SUPPLIED DATA below:
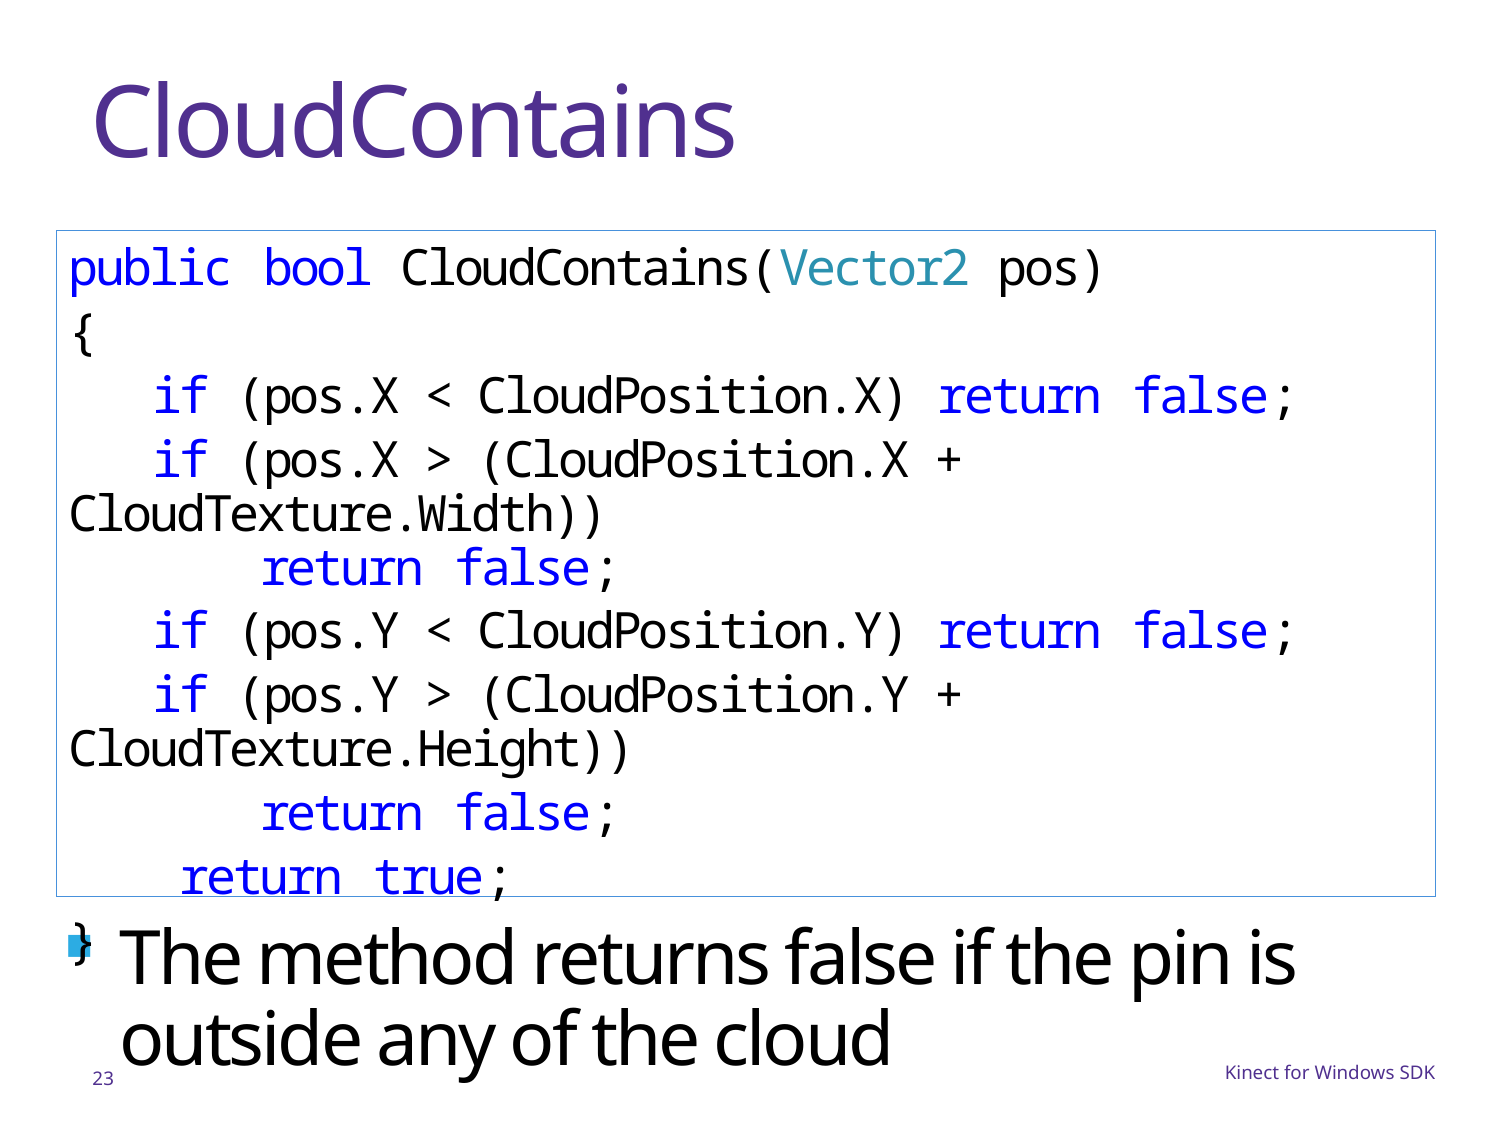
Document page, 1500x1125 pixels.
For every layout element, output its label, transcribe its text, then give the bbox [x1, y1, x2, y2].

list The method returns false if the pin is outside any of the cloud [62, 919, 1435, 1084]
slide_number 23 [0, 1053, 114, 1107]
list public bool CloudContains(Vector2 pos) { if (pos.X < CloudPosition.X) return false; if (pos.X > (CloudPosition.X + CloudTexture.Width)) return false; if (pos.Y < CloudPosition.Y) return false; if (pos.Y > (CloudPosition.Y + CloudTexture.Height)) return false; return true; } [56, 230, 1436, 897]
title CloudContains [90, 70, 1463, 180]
End of SUPPLIED DATA.
SUPPLIED DATA below:
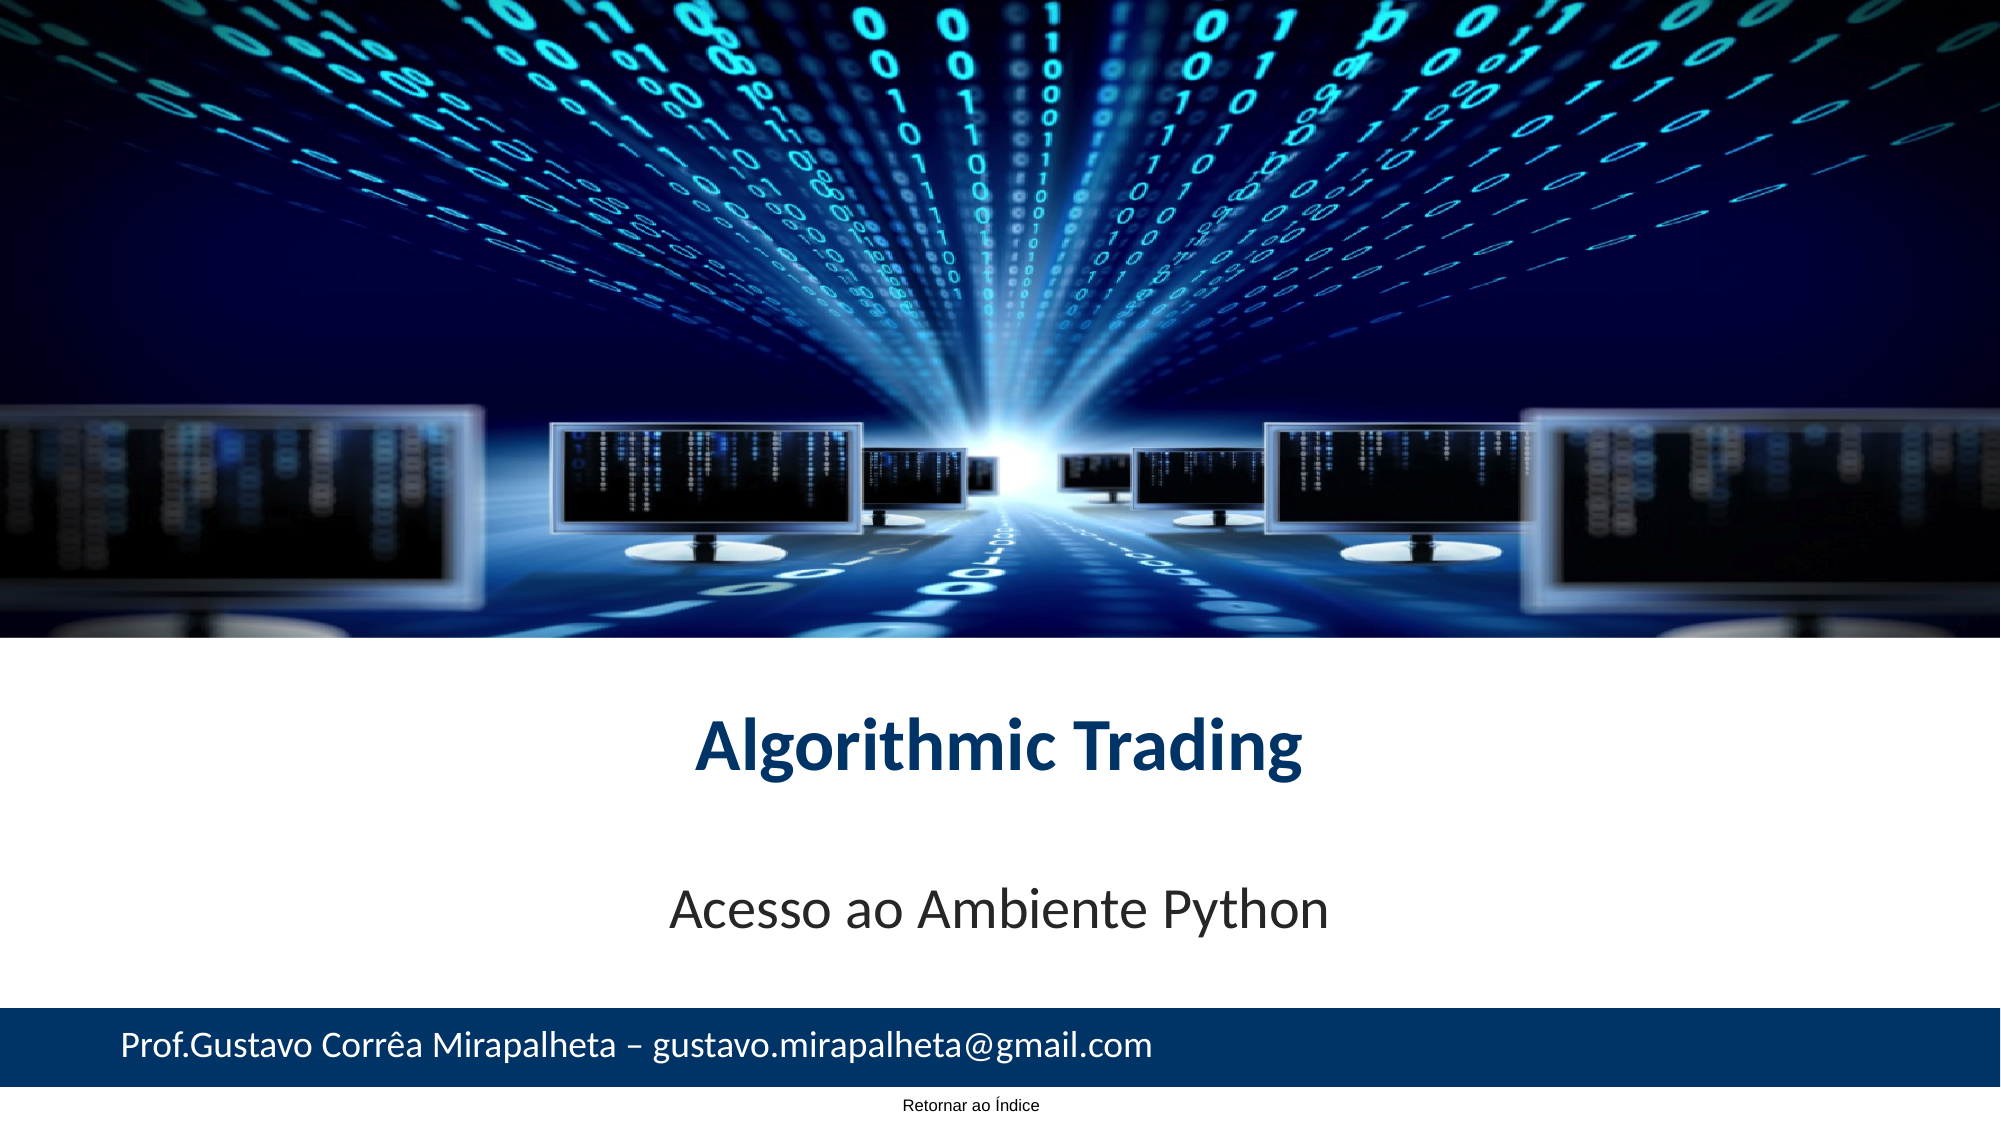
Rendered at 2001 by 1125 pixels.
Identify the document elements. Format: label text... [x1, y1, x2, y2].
End of SUPPLIED DATA.
ABOUT THIS TASK -
Only lines with the word "pixels" should be collected from the material.

SOLUTION -
Document page, 1500x1125 pixels.
Rendered at 2001 by 1125 pixels.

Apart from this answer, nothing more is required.